- **The task**: All lines from the one containing "14px; color: #424242;" to the end of the entries below must be output exactly, and no other lines.

- **Data**:
*** Begin section ***

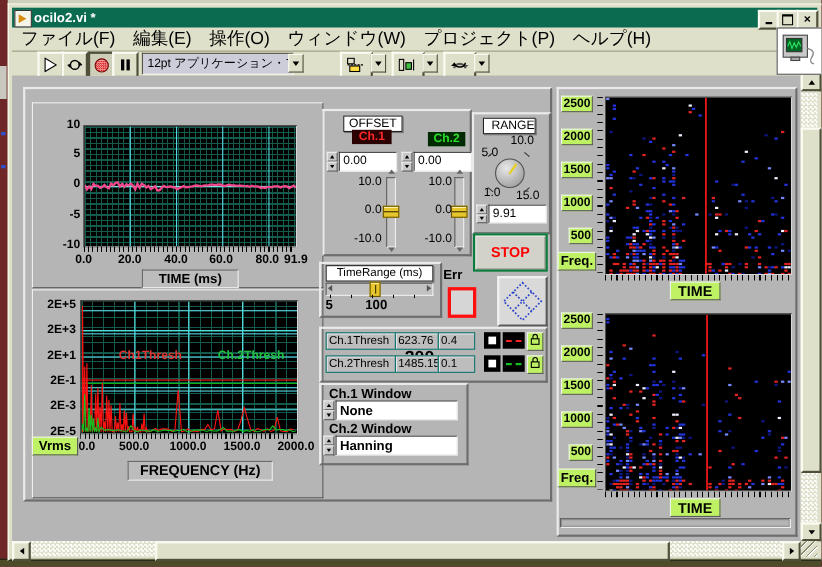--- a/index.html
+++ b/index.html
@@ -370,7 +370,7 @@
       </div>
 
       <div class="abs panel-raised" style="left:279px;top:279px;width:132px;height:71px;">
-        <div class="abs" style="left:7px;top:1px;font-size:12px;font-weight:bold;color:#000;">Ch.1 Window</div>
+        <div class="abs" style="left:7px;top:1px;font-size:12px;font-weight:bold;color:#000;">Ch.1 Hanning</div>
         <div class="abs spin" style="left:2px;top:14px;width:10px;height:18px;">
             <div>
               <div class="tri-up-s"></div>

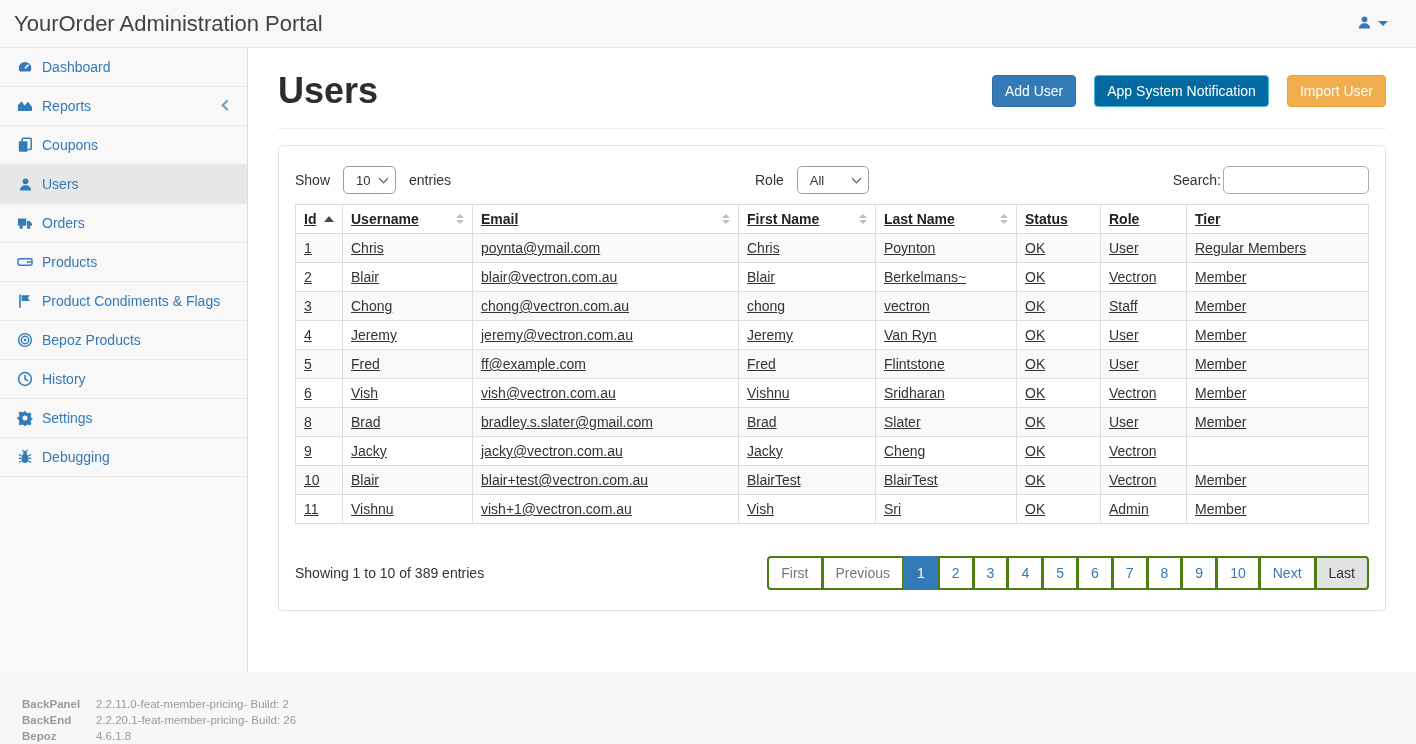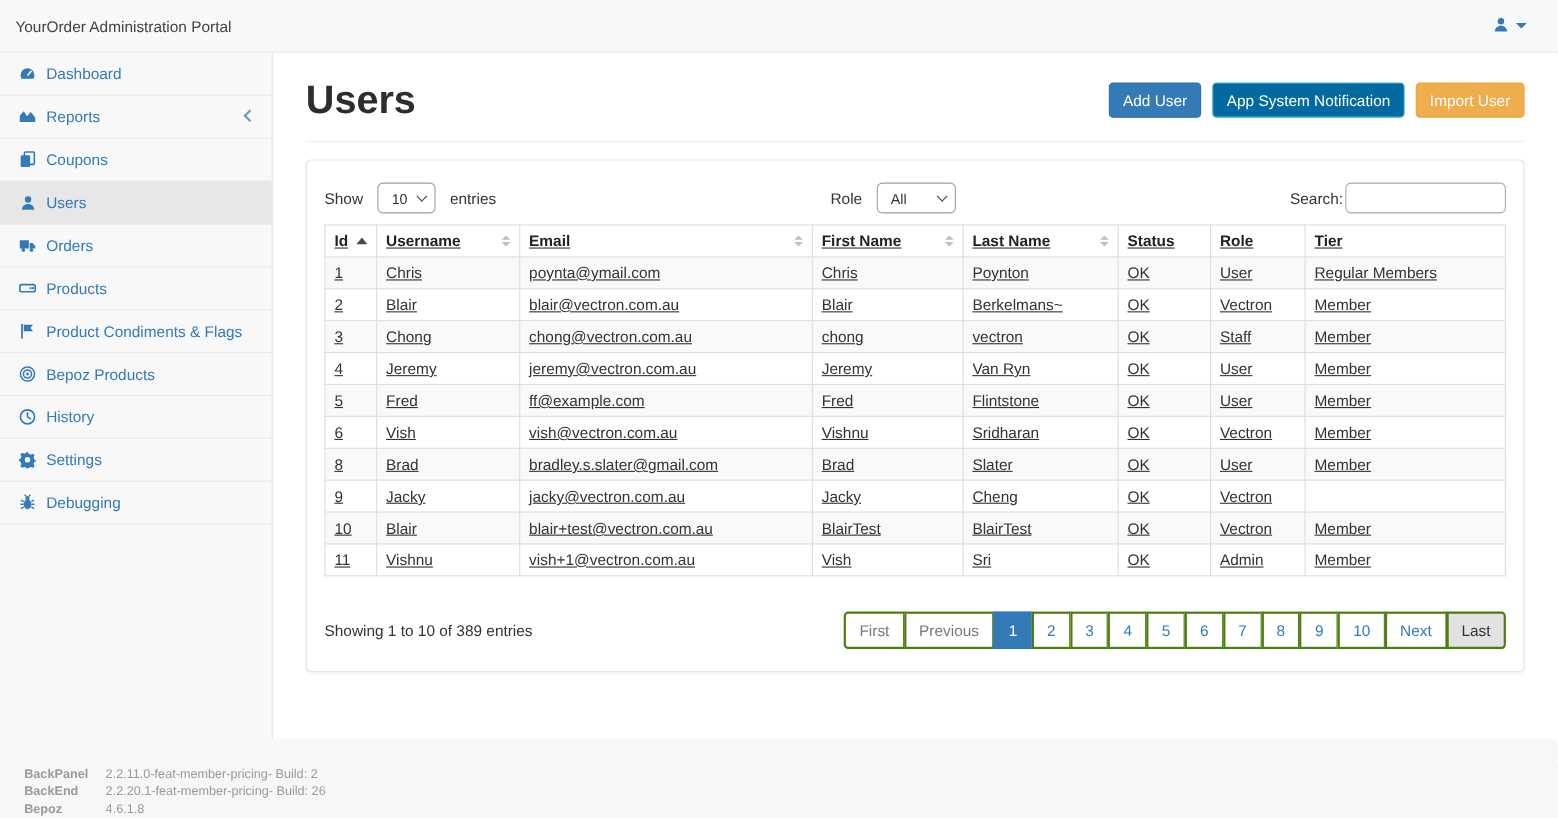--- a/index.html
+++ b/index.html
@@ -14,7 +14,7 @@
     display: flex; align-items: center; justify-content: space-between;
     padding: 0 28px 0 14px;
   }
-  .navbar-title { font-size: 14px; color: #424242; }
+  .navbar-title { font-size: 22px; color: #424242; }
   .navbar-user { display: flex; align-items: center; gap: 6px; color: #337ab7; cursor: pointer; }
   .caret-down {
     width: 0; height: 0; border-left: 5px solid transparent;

*** End section ***

- **Answer box**:
-  .navbar-title { font-size: 14px; color: #424242; }
+  .navbar-title { font-size: 22px; color: #424242; }
   .navbar-user { display: flex; align-items: center; gap: 6px; color: #337ab7; cursor: pointer; }
   .caret-down {
     width: 0; height: 0; border-left: 5px solid transparent;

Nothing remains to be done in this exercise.